─── FRAGMENTO DEL TEXTO ───

Ahora, ese desastre intelectual sigue intensificándose y haciéndose más peligroso a medida que las tropas estadounidenses se van del país. Los neoimperialistas no se dan cuenta ni siquiera de que la retirada estadounidense de Afganistán cuenta con el apoyo popular. En Occidente hace mucho tiempo que grandes mayorías protestaron contra las guerras catastróficas y fallidas de sus líderes. En España, Aznar no sobrevivió a la enorme oposición a su belicismo. Blair, deshonrado por el desastre de Irak, fue repudiado por su propio partido. En Estados Unidos, Donald Trump se benefició del hartazgo que provocaban en muchos ciudadanos sus guerras interminables; llegó al poder culpando expresamente de ellas a las incompetentes élites de Washington DC y con la promesa de ponerles fin; es significativo que fuera Trump quien negoció y oficializó el acuerdo de retirada con los talibanes. Otro factor más aleccionador de la retirada de Estados Unidos es que la violencia organizada está cambiando. Las misiones militares convencionales han dado paso a los ataques con drones, las operaciones con fuerzas especiales y los ataques con misiles. Hasta el punto de que Biden dijo el viernes que Estados Unidos perseguirá a los jefes del Estado Islámico que han ordenado los atentados suicidas en Kabul “sin emprender grandes operaciones militares”.
Hoy parece innegable que fue una locura extraordinaria vincular el prestigio, la seguridad y la credibilidad de Occidente a la alucinación de un poder largamente desaparecido, unas guerras neoimperialistas y unas cruzadas humanitarias. Porque ni las jerarquías raciales y geopolíticas ni las tecnologías militares creadas por europeos y norteamericanos blancos cuando colonizaron el mundo en el siglo XIX se pueden reproducir en el XXI. No cabe duda de que la reaparición de los brutales talibanes, con sus turbantes negros y sus largas barbas, alimentará una fantasía masculina sobre el justo combate de Occidente contra unos nativos atrasados e intransigentes. “La resistencia acaba de comenzar”, tuiteó Bernard-Henri Lévy la semana pasada. Pero lo más urgente es salvar, a Occidente y a los afganos, de los locos quijotescos del imperialismo.
Traducción de María Luisa Rodríguez Tapia.

───

_ENUNCIADOS:_
1) Responde estas preguntas a partir del texto sobre la retirada de Afganistán:
(a) ¿Qué dirigente español no sobrevivió a la enorme oposición a su belicismo?
(b) ¿Quién negoció y oficializó el acuerdo de retirada con los talibanes?
(c) ¿Qué tuiteó Bernard-Henri Lévy la semana pasada?
2) Transcribe del texto sobre la retirada de Afganistán el pasaje que va desde "Hoy parece innegable" hasta "quijotescos del imperialismo.".
Las entradas que vienen a continuación son un material independiente del texto.

─── EXTRACTOS DE DATOS ───

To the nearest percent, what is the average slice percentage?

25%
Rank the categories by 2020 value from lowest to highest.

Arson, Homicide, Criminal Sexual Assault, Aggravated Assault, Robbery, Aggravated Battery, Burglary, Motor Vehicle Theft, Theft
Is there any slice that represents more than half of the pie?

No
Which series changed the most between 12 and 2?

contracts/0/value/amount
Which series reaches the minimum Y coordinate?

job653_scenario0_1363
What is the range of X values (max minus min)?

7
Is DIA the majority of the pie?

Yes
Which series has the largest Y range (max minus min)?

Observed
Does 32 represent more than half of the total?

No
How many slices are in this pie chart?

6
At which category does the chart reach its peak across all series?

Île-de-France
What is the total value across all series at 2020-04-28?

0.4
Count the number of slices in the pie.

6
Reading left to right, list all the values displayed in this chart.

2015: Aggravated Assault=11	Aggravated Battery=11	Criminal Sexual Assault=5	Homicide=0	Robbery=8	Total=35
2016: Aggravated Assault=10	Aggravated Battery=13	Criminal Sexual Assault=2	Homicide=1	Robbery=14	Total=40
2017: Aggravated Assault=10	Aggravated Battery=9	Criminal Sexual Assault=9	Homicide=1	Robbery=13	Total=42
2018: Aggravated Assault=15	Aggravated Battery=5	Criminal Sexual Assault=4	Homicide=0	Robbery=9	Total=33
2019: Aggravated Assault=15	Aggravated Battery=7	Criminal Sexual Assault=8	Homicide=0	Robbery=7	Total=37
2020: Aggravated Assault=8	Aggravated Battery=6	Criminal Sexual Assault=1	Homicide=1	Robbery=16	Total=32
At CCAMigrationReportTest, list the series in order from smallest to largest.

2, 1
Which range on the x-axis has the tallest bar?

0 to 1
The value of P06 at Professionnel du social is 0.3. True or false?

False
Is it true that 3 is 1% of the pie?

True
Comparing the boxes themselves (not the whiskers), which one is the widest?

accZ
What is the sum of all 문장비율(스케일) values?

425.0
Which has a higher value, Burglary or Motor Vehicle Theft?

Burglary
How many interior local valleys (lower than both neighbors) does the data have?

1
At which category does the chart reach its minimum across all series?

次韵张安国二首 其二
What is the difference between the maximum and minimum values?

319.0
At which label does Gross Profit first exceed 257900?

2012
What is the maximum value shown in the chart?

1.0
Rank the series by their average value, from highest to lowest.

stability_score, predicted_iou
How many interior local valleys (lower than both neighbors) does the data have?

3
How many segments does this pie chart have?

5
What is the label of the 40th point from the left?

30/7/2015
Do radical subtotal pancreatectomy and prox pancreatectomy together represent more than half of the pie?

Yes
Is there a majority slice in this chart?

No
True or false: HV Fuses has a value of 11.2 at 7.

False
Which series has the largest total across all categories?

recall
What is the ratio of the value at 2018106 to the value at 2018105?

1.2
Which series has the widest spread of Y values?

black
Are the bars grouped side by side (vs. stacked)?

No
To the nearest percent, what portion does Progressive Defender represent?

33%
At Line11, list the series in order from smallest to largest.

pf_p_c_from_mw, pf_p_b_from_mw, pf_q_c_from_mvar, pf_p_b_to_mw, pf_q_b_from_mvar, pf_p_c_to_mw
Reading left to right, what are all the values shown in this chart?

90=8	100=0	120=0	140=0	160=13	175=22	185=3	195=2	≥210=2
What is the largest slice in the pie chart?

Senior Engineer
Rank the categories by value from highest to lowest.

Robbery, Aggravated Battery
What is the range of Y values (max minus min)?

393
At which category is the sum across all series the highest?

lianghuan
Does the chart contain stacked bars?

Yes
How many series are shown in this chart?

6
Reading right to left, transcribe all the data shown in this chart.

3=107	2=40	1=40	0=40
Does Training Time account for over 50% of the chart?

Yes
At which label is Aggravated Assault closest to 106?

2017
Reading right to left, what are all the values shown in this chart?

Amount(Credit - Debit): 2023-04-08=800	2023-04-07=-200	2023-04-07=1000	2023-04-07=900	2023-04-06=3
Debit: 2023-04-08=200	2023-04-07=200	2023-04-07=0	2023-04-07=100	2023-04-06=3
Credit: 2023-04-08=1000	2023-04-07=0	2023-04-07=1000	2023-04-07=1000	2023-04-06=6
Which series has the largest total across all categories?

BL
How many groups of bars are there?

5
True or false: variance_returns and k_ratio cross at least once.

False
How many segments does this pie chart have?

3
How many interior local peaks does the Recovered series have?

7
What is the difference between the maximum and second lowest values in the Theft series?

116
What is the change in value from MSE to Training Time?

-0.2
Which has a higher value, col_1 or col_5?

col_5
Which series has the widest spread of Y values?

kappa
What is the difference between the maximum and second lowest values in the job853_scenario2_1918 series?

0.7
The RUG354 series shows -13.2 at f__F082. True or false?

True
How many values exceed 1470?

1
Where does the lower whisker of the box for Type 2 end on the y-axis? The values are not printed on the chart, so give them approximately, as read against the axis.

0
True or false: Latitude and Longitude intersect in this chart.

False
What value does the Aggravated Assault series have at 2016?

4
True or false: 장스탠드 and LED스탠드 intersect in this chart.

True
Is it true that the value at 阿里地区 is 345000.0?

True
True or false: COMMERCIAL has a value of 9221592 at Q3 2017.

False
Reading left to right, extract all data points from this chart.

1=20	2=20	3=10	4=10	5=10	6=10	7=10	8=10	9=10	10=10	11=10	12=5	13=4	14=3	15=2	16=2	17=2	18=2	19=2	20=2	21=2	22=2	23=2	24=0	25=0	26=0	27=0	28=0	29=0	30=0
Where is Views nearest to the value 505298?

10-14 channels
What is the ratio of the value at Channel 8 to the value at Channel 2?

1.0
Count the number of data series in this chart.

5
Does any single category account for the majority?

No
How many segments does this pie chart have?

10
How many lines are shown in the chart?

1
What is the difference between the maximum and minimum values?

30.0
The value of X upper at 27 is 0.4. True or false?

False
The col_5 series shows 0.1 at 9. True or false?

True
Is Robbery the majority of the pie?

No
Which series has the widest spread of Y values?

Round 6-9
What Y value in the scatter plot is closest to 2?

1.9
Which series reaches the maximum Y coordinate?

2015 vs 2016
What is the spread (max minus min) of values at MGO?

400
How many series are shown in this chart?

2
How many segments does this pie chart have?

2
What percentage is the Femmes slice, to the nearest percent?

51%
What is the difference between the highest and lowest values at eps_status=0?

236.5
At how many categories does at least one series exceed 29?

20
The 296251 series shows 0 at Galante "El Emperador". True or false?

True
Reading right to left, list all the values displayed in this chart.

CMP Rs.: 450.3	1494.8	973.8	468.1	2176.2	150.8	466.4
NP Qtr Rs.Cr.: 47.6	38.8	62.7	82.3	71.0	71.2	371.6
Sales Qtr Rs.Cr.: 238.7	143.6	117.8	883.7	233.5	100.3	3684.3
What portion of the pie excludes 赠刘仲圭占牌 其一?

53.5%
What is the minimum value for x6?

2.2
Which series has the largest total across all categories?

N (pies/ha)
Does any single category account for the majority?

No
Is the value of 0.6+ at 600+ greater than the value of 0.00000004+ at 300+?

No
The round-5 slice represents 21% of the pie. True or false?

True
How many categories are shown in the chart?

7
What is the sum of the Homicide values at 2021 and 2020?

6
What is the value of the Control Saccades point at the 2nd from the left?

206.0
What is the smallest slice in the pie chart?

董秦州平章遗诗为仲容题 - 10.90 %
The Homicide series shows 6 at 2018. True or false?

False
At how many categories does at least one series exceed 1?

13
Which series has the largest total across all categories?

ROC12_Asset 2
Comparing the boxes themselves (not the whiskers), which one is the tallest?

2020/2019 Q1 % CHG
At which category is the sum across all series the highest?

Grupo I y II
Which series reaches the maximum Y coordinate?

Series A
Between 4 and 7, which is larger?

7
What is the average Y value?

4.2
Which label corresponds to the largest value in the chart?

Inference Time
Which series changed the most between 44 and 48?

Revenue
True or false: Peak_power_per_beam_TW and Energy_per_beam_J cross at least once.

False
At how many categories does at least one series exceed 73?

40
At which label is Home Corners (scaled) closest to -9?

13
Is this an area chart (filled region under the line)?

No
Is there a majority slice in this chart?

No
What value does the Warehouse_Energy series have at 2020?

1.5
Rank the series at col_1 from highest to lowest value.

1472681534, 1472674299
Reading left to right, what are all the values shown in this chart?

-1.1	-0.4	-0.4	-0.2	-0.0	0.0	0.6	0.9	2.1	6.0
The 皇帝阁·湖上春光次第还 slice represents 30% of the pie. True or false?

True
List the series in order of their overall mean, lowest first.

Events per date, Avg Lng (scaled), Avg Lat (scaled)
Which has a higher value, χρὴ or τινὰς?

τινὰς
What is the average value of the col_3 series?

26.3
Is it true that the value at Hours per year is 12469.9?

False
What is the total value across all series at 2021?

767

───

_RESPUESTAS:_
1)
(a) Aznar.
(b) Donald Trump.
(c) "La resistencia acaba de comenzar".

2)
Hoy parece innegable que fue una locura extraordinaria vincular el prestigio, la seguridad y la credibilidad de Occidente a la alucinación de un poder largamente desaparecido, unas guerras neoimperialistas y unas cruzadas humanitarias. Porque ni las jerarquías raciales y geopolíticas ni las tecnologías militares creadas por europeos y norteamericanos blancos cuando colonizaron el mundo en el siglo XIX se pueden reproducir en el XXI. No cabe duda de que la reaparición de los brutales talibanes, con sus turbantes negros y sus largas barbas, alimentará una fantasía masculina sobre el justo combate de Occidente contra unos nativos atrasados e intransigentes. “La resistencia acaba de comenzar”, tuiteó Bernard-Henri Lévy la semana pasada. Pero lo más urgente es salvar, a Occidente y a los afganos, de los locos quijotescos del imperialismo.